#### [WHAT THE EXERCISE ASKS]
With the pictures left out, repeat every entry that follows exactly.

[Images with keypoint coordinates]
****************************************
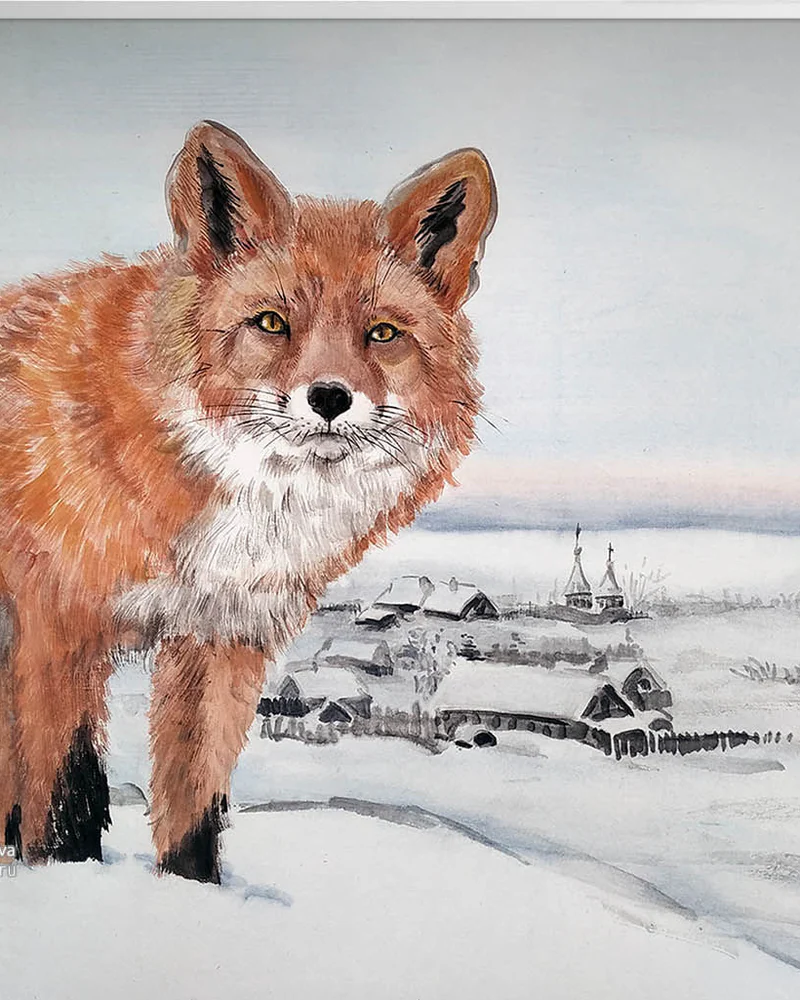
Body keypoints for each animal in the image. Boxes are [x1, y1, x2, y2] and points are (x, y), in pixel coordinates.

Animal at [0, 121, 496, 882]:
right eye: (271, 322)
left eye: (383, 333)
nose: (330, 398)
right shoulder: (58, 625)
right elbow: (63, 791)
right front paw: (65, 876)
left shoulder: (222, 638)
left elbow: (194, 808)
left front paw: (191, 895)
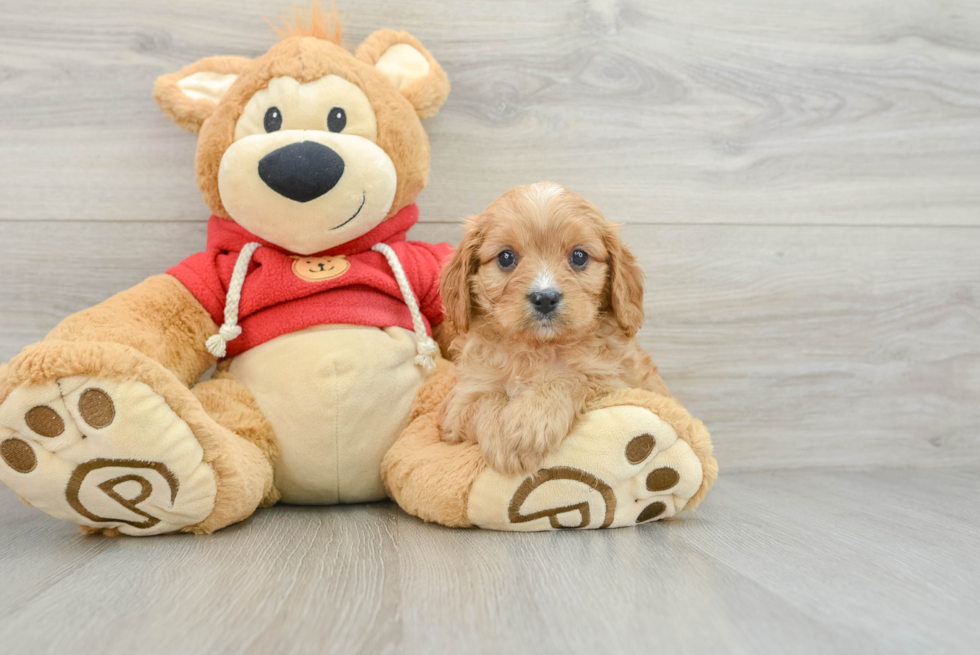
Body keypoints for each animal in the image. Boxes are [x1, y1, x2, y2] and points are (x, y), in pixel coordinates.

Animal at [442, 182, 672, 474]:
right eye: (505, 257)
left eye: (579, 256)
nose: (545, 298)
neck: (538, 349)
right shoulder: (457, 405)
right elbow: (484, 399)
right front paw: (502, 438)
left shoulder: (618, 384)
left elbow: (574, 377)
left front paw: (528, 423)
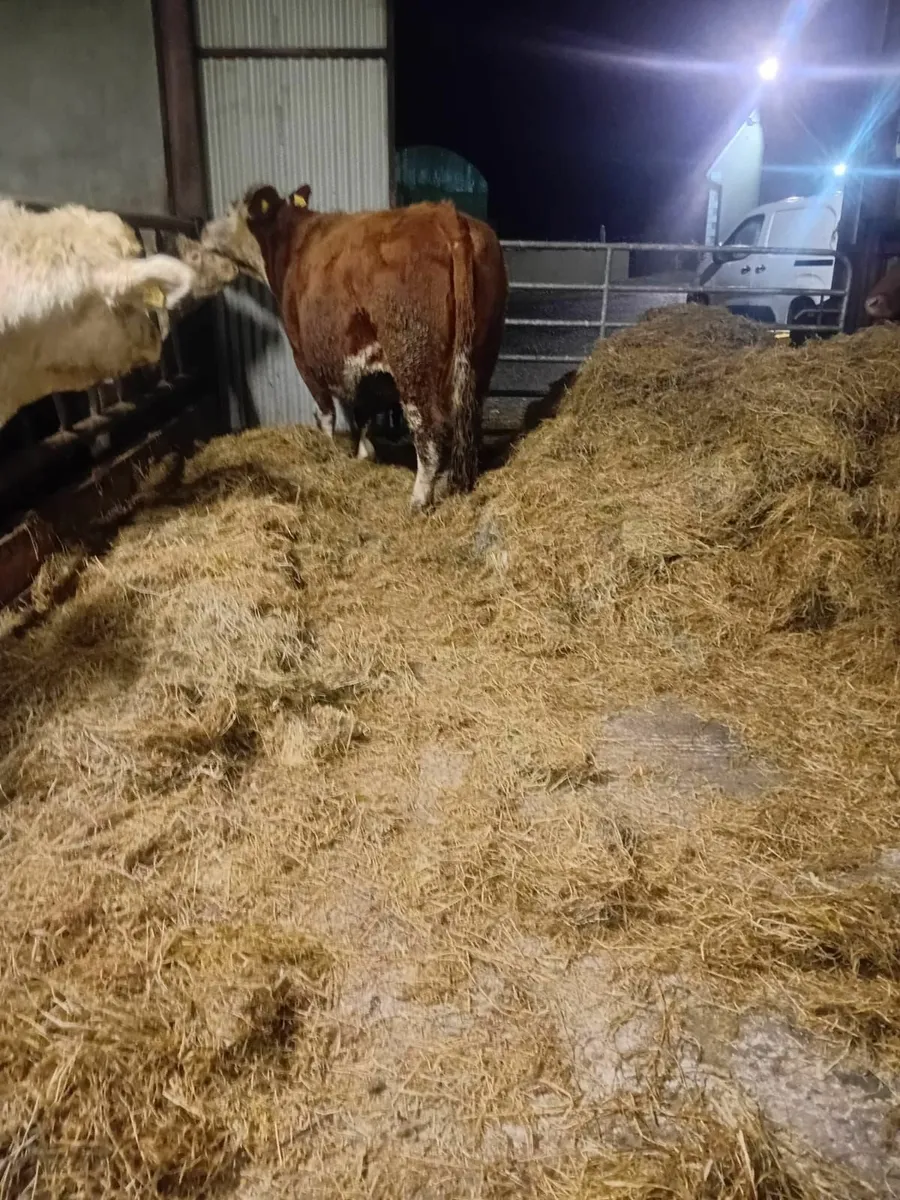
****************************************
#### [RESPONSE FOR THIS EXERCISE]
Body keypoints for each animal in the image. Boxes are [x1, y1, x2, y2] and points are (x, y), in pixel coordinates.

Animal at [0, 121, 496, 882]:
right eye: (271, 322)
left eye: (383, 333)
nose: (330, 398)
right shoulder: (58, 625)
right elbow: (63, 791)
right front paw: (65, 876)
left shoulder: (222, 638)
left elbow: (194, 808)
left front paw: (191, 895)
Body keypoints for each animal in the image. Boxes are [x1, y1, x2, y2] and points are (x, y), in pixel coordinates.

Animal at [442, 182, 672, 474]:
right eye: (505, 257)
left eye: (579, 256)
nose: (545, 298)
neck: (538, 349)
right shoulder: (457, 405)
right elbow: (484, 399)
right front paw: (502, 438)
left shoulder: (618, 384)
left elbow: (574, 377)
left front paw: (528, 423)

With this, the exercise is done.